Sol koluna gelen pençeler, zırhının o bölgede bulunan kısmına iz bırakmayı başarmıştı ve bu Maeve’i endişelendirmeye yetmişti. Daha önce bu zırhla neredeyse bir gezegenin yok oluşundan sağ kurtulmuştu, ancak şimdi basit bir pençe darbesi bunu yapabiliyordu. Moslee gerçekten bu kadar güçlü müydü yani? Eğer öyleyse, gerçekten kaç darbelik ömrü vardı üzerindeki zırhın? Kılıçlarını daha sıkı tuttu ve Moslee’ye doğru hücum etti. Moslee bu hücuma hücum ile karşılık verdi ve tam çarpışacakları anda Maeve ani bir hamleyle yukarıya zıplayıp kılıçlardan biriyle Moslee’nin bir elini bileğinden kesmeye yeltendi, ancak kılıç onun el bileğini yarıya kadar kesebildi sadece. Maeve dengesini kaybetmemek için Moslee’nin bileğine saplanmış olan kılıcı bıraktı ve yere indi, Moslee hiç vakit kaybetmeyerek sağlam olan eli ile bir kez daha Maeve’e pençelerini geçirmeye çalıştı, ancak Maeve onun açıkta bıraktığı bacak arasından kaçmayı başardı.
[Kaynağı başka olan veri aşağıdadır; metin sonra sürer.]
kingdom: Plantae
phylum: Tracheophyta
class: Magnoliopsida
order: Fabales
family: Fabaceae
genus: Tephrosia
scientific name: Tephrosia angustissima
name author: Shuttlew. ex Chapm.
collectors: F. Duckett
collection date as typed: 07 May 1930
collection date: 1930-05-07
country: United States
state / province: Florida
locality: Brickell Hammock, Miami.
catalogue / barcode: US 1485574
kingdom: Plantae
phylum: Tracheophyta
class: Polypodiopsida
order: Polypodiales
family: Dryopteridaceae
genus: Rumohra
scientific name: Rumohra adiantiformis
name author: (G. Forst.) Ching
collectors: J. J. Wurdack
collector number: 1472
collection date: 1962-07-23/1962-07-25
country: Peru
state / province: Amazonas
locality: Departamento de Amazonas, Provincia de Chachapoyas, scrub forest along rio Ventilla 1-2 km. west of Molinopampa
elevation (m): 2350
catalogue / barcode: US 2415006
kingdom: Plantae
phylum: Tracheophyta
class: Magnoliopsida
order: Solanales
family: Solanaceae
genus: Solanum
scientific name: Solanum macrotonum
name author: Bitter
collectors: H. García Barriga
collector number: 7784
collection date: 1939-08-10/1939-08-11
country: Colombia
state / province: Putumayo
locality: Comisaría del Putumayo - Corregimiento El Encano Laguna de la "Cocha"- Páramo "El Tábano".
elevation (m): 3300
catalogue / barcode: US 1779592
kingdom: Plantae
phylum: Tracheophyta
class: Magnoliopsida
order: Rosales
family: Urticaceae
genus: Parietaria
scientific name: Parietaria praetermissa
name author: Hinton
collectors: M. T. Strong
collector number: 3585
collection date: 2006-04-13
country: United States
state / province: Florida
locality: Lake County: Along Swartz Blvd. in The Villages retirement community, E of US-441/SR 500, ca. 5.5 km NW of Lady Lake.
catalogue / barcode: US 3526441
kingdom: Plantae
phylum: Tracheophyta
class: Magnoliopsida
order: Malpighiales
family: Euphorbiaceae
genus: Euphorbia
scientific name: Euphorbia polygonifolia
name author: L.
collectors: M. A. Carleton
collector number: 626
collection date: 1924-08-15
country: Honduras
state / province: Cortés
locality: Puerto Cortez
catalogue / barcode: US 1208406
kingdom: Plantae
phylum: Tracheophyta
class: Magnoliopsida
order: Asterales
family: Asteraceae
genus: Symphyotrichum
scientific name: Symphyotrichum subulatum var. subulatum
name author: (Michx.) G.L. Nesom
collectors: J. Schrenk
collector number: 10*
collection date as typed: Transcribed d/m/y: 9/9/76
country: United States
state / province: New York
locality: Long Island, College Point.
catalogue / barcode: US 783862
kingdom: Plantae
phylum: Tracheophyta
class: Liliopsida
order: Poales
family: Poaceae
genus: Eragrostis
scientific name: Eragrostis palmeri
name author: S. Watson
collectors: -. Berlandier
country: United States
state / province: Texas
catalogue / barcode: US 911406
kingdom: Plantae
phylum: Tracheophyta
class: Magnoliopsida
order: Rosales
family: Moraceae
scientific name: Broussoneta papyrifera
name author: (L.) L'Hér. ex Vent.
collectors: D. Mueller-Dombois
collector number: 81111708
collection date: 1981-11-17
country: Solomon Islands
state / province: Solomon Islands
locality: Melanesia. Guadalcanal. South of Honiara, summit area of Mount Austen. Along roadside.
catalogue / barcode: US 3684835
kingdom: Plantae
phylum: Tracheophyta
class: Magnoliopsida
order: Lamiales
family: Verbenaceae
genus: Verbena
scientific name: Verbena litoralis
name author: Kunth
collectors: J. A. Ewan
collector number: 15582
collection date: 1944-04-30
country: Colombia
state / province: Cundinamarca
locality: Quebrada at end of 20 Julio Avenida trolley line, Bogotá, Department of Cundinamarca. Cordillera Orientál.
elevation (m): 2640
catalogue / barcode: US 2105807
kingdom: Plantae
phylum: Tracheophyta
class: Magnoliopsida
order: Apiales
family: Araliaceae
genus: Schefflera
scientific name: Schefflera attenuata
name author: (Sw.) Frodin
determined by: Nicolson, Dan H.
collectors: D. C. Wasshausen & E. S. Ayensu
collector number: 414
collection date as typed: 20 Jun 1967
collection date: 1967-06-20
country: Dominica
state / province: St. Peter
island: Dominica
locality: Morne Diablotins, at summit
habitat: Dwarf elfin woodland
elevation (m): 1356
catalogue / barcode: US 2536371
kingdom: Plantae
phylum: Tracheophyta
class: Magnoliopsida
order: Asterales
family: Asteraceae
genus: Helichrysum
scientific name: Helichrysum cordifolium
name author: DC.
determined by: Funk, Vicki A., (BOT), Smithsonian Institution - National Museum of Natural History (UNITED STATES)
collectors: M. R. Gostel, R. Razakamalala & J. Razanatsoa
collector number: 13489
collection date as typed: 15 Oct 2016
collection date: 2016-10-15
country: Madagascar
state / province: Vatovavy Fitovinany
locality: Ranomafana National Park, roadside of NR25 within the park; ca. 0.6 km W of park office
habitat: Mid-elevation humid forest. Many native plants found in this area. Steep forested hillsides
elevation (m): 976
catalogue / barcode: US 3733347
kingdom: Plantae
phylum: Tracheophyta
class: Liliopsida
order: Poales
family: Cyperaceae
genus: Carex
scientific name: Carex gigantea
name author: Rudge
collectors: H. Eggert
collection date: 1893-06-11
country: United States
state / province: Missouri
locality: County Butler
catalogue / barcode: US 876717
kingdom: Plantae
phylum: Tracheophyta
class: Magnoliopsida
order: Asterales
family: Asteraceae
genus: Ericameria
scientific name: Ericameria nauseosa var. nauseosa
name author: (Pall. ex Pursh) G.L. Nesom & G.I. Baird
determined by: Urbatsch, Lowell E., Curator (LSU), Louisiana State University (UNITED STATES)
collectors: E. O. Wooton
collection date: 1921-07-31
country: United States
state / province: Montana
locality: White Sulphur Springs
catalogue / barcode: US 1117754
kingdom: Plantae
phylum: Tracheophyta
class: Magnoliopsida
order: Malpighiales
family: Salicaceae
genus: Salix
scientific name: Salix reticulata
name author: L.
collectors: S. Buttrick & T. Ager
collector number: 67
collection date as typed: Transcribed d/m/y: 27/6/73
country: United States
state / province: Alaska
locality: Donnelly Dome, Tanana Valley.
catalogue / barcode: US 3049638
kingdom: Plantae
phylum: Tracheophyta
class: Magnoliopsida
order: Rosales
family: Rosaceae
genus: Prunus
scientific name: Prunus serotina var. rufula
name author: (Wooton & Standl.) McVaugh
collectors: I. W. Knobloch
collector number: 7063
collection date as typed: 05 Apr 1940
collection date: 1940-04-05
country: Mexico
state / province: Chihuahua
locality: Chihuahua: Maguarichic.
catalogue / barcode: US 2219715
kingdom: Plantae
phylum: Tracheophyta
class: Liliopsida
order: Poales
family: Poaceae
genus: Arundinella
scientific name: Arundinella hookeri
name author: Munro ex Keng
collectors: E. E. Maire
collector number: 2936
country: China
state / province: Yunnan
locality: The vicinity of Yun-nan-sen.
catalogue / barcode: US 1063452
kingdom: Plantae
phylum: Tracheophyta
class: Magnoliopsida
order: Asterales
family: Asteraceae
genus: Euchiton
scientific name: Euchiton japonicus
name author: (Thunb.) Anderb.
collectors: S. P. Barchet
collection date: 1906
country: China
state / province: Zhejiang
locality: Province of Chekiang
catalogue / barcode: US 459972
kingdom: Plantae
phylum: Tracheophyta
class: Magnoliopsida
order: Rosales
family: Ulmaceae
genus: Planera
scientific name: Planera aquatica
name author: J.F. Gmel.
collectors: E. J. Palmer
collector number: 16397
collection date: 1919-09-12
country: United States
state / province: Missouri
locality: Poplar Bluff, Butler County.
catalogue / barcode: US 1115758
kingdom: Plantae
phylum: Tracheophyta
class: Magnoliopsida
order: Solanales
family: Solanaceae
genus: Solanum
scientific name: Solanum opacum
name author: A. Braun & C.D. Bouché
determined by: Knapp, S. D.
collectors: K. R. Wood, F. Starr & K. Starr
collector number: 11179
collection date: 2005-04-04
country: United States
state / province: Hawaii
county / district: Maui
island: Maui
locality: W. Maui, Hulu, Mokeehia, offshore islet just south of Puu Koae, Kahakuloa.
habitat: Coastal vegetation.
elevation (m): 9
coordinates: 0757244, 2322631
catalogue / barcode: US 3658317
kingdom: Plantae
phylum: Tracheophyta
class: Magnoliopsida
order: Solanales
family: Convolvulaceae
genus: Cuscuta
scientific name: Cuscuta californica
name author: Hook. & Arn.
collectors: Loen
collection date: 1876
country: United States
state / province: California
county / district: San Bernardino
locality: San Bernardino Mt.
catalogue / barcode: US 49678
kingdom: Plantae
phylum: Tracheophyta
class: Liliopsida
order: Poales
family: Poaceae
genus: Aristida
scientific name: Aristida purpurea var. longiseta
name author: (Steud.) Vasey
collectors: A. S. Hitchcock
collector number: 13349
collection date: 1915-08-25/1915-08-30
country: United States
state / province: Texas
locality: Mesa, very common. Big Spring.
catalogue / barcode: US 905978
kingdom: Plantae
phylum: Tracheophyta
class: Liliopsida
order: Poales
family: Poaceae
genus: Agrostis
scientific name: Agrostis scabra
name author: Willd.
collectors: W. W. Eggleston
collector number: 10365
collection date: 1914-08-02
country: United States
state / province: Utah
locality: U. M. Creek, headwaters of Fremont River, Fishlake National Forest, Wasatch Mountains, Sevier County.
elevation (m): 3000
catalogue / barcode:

Moslee bileğine saplanmış olan kılıcı zorlanarak da olsa çıkardı ve yere attı. Maeve’e bakıp şeytani bir gülümseme ile “Sonunda birbirimize gerçekten ne olduğumuzu göstermeye başladık.” dedi. Maeve onun yüzündeki ifadeye ve kesilen bileğinin sanki ufak bir çizikmiş gibi hızlıca iyileşmesine baktıkça içindeki korku artmaya başlamıştı. Elindeki kılıca baktı. Bununla devam edebileceğini sanmıyordu artık, onun da Moslee gibi bütün gücüyle saldırması gerekiyordu. Kılıcını kenara attı ve öylece durdu. Uzun süredir kullanmadığı Bilinç Biçerdöveri’ne erişmek için ayakta da olsa kısa aralıklı nefeslerle odaklanmaya başladı. Ulaştığını hissettiğinde Moslee’nin durduğu yer ile kendisinin durduğu yer arasında bir koridor inşa etmeye başladı. Koridorun dışına çıkmadıkları sürece kontrol Maeve’de olacaktı.

“Ne yaptığını anlayabiliyorum Maeve ve bu beni rahatsız ediyor.” Moslee hayal kırıklığına uğramış gibi davranıyordu, amacı Maeve’i sonuna dek kışkırtarak kontrolü kaybetmesini sağlamaktı. “Maelstrom’da bir adamını dahi kaybetmemek için yüzlerce avcı gemisini tek başına kontrol etmeyi akıl eden Maeve ile bu Maeve aynı olamaz, olmamalı.” Maeve koridorun duvarlarından çıkardığı irili ufaklı tuzaklarla Moslee’ye saldırmaya devam ediyor, ancak Moslee bundan hiç etkilenmemişçesine yürümeye devam ediyordu. Maeve geri geri yürürken, Moslee’nin konuşmasına devam ettiğini duyabiliyordu:

“Bilinç Biçerdöveri’ni kullandığın her an, akıl sağlığını daha da çok kaybediyorsun. Bu güce başvurduğun her an, bu gücün kontolünü daha da çok yitiriyorsun. Beni kendi akıl sarayında haklayamamanın nedeni bu, değil mi Maeve Koavis? Sen, kendi aklının kontrolünü çoktan kaybettin!” Moslee neşeli bir kahkaha attı ve “İşte bu!” dedi, “Şimdi her şey istediğim yerde, tekrardan istediğim yere gelmeyi başardım! Yüzlerce yıl önce orijinal Maeve’in geldiği noktadasın Maeve Koavis, buradan kurtulmanın yolu yok! Eğer zamanı tekrardan başa sardırırsan, bu sefer bu noktayı daha rahat bir şekilde aşabileceğimi çok iyi biliyorsun. Şimdi, benim olanı geri alabilir miyim acaba?”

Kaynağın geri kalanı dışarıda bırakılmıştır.